No offense, but you sound like you opened up some book on science and started reading. Try falling in love and come back and tell us what you FEEL.
No I'm not quoting any book; just being rational. I certainly wouldn't expect you to be. You are the textbook stereotype. But good luck, pal.
Quite frankly, love is a term created to explain a set of feelings that we experience as human animals. Love, the set of feelings, is not as important in real life as a respectful and caring relationship. The latter two characteristics are actually quantifiable to some extent. I'm sure someone who falls in love every year or someone who does not have kids will feel different. I'm speaking from 10 years of marriage experience.
Nitro, these quotes are for you. From one of my favorite movies. You can guess if you want. "You will notice that what we are aiming at when we fall in love is a very strange paradox. The paradox consists of the fact that, when we fall in love, we are seeking to re-find all or some of the people to whom we were attached as children. On the other hand, we ask our beloved to correct all of the wrongs that these early parents or siblings inflicted upon us. So that love contains in it the contradiction: The attempt to return to the past and the attempt to undo the past." "We're all faced throughout our lives with agonizing decisions, moral choices.
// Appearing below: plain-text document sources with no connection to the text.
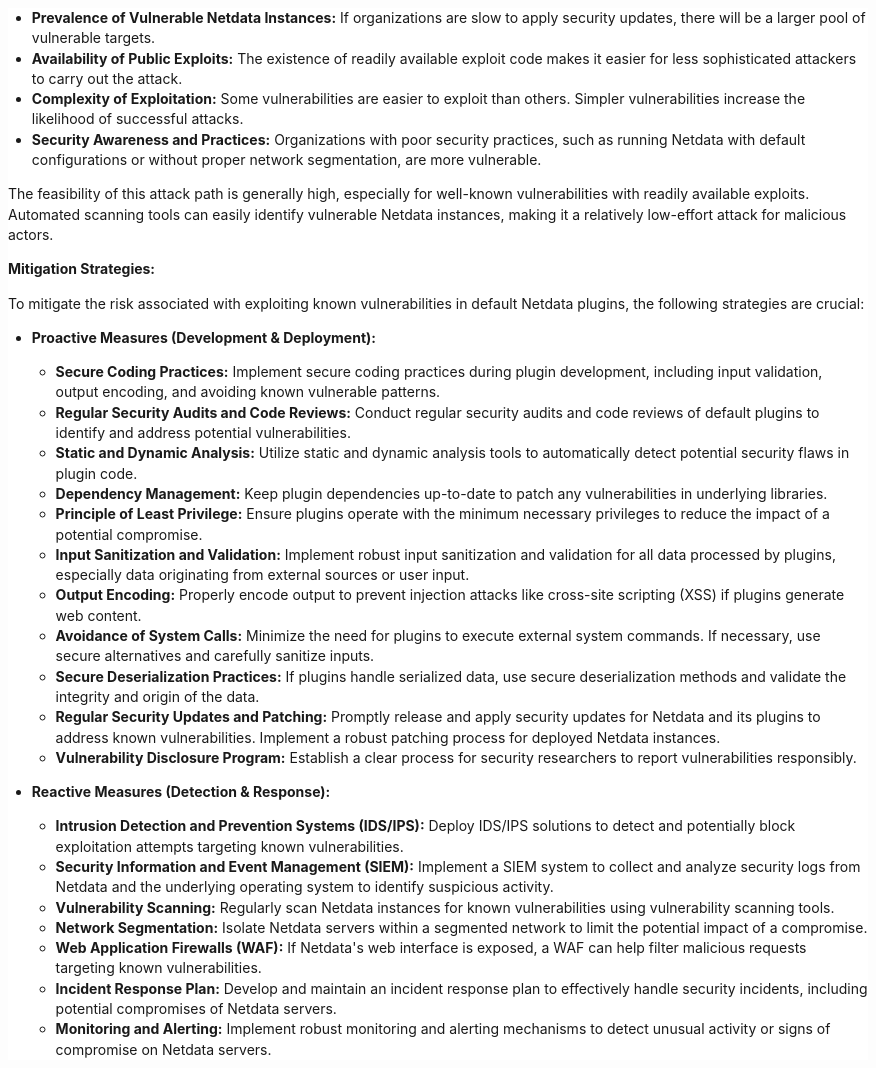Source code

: *   **Prevalence of Vulnerable Netdata Instances:**  If organizations are slow to apply security updates, there will be a larger pool of vulnerable targets.
*   **Availability of Public Exploits:** The existence of readily available exploit code makes it easier for less sophisticated attackers to carry out the attack.
*   **Complexity of Exploitation:** Some vulnerabilities are easier to exploit than others. Simpler vulnerabilities increase the likelihood of successful attacks.
*   **Security Awareness and Practices:** Organizations with poor security practices, such as running Netdata with default configurations or without proper network segmentation, are more vulnerable.

The feasibility of this attack path is generally high, especially for well-known vulnerabilities with readily available exploits. Automated scanning tools can easily identify vulnerable Netdata instances, making it a relatively low-effort attack for malicious actors.

**Mitigation Strategies:**

To mitigate the risk associated with exploiting known vulnerabilities in default Netdata plugins, the following strategies are crucial:

*   **Proactive Measures (Development & Deployment):**
    *   **Secure Coding Practices:** Implement secure coding practices during plugin development, including input validation, output encoding, and avoiding known vulnerable patterns.
    *   **Regular Security Audits and Code Reviews:** Conduct regular security audits and code reviews of default plugins to identify and address potential vulnerabilities.
    *   **Static and Dynamic Analysis:** Utilize static and dynamic analysis tools to automatically detect potential security flaws in plugin code.
    *   **Dependency Management:** Keep plugin dependencies up-to-date to patch any vulnerabilities in underlying libraries.
    *   **Principle of Least Privilege:** Ensure plugins operate with the minimum necessary privileges to reduce the impact of a potential compromise.
    *   **Input Sanitization and Validation:** Implement robust input sanitization and validation for all data processed by plugins, especially data originating from external sources or user input.
    *   **Output Encoding:** Properly encode output to prevent injection attacks like cross-site scripting (XSS) if plugins generate web content.
    *   **Avoidance of System Calls:** Minimize the need for plugins to execute external system commands. If necessary, use secure alternatives and carefully sanitize inputs.
    *   **Secure Deserialization Practices:** If plugins handle serialized data, use secure deserialization methods and validate the integrity and origin of the data.
    *   **Regular Security Updates and Patching:**  Promptly release and apply security updates for Netdata and its plugins to address known vulnerabilities. Implement a robust patching process for deployed Netdata instances.
    *   **Vulnerability Disclosure Program:** Establish a clear process for security researchers to report vulnerabilities responsibly.

*   **Reactive Measures (Detection & Response):**
    *   **Intrusion Detection and Prevention Systems (IDS/IPS):** Deploy IDS/IPS solutions to detect and potentially block exploitation attempts targeting known vulnerabilities.
    *   **Security Information and Event Management (SIEM):** Implement a SIEM system to collect and analyze security logs from Netdata and the underlying operating system to identify suspicious activity.
    *   **Vulnerability Scanning:** Regularly scan Netdata instances for known vulnerabilities using vulnerability scanning tools.
    *   **Network Segmentation:** Isolate Netdata servers within a segmented network to limit the potential impact of a compromise.
    *   **Web Application Firewalls (WAF):** If Netdata's web interface is exposed, a WAF can help filter malicious requests targeting known vulnerabilities.
    *   **Incident Response Plan:** Develop and maintain an incident response plan to effectively handle security incidents, including potential compromises of Netdata servers.
    *   **Monitoring and Alerting:** Implement robust monitoring and alerting mechanisms to detect unusual activity or signs of compromise on Netdata servers.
Some are on a grand scale, most of these choices are on lesser points. But we define ourselves by the choices we have made. We are, in fact, the sum total of our choices. Events unfold so unpredictably, so unfairly, Human happiness does not seem to be included in the design of creation. it is only we, with our capacity to love that give meaning to the indifferent universe. And yet, most human beings seem to have the ability to keep trying and even try to find joy from simple things, like their family, their work, and from the hope that future generations might understand more. "
nitro A friend of mine passed away a couple years ago ....... He was married 5 times (that's five), and NEVER had a wedding anniversary, it's true. Later in his live he married for the 6th time, I'm trying to remember, but I think he had maybe .... 10 wedding anniversaries before his death.
Love turns no one passive and weak. Submission to a ruthless, self-centered, overdemanding female makes a man passive and weak. Love causes respect, which may appear to others to be passive and weak. I hope the Steelers kick the Jets in the ass this weekend. (Oops, couldn't help it.)